* Auszug:

Im September 2016 begann Feichtinger seine verkürzte Ausbildung. In den nächsten zwei Jahren wird er bei seinem Meister Johannes Berthel sowie in der Berufsschule alles lernen, was nötig ist, um Bäder zu gestalten und umzubauen, Heizkessel auszutauschen und Solaranlagen zu installieren. Jeder Tag wirft neue Fragen auf, täglich lernt er etwas Interessantes. Die trockenen Informationen aus der Berufsschule werden vor Ort mit Leben gefüllt, das macht die Ausbildung für Feichtinger so spannend.
Die Vorträge und Seminare an der Hochschule vermisst er kein bisschen. Sein Spaß und sein Interesse am neuen Beruf scheitern auch nicht an womöglich mangelnder Akzeptanz der anderen „Stifte“, die er im Betrieb oder in der Schule trifft: „Ich fühle mich völlig akzeptiert.“ Selbst der große Altersunterschied vermittelt Feichtinger nicht das Gefühl, fehl am Platz zu sein. Dass sein Chef Johannes Berthels nur vier Jahre älter ist als er, findet er mit Blick auf die ähnlichen Lebenswelten, in denen sich beide bewegen, „prima“.
Aber erst mal die Lehre durchziehen.
Am „Karriereprogramm Handwerk“ beteiligten sich seit Projektstart vor fünf Jahren unterfrankenweit inzwischen 94 Studienaussteiger, 50 davon schlossen ihre Ausbildung ab.
Wie es in zwei Jahren weitergeht, weiß er noch nicht. Die Lehre eröffnet ihm die Chance, den Techniker und den Meister aufzusatteln und vielleicht selbst einmal einen Betrieb zu eröffnen. Vielleicht bleibt er auch noch eine Weile bei Johannes Berthel. Mal schauen. Aber erst mal die Lehre durchziehen.

* Bereitgestellte Daten:
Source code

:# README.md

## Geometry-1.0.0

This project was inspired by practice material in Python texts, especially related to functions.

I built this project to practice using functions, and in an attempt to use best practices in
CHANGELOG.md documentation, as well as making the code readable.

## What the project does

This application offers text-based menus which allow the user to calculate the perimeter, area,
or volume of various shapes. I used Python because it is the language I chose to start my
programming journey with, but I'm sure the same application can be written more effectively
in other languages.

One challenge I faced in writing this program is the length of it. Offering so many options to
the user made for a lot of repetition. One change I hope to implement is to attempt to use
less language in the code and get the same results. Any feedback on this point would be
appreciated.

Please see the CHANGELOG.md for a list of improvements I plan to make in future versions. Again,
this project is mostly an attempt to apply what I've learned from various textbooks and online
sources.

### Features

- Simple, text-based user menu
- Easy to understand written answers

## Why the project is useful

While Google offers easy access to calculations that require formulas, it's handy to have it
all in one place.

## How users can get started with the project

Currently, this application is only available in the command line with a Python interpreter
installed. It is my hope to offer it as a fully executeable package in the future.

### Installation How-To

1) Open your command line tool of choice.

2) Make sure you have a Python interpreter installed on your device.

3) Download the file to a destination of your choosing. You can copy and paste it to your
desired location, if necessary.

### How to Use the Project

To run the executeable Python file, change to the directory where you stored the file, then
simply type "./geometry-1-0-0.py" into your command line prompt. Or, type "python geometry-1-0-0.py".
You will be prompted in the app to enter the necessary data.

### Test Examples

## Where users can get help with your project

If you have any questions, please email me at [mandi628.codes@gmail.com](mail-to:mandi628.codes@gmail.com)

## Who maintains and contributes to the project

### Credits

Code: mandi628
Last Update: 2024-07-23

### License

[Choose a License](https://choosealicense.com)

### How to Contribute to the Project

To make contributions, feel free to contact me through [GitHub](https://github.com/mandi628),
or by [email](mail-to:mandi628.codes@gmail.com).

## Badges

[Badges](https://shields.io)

* Aufgabe: Wann begann Feichtinger laut dem Auszug seine verkürzte Ausbildung? Die Daten braucht man für die Bearbeitung nicht.

* Antwortfeld: Im September 2016.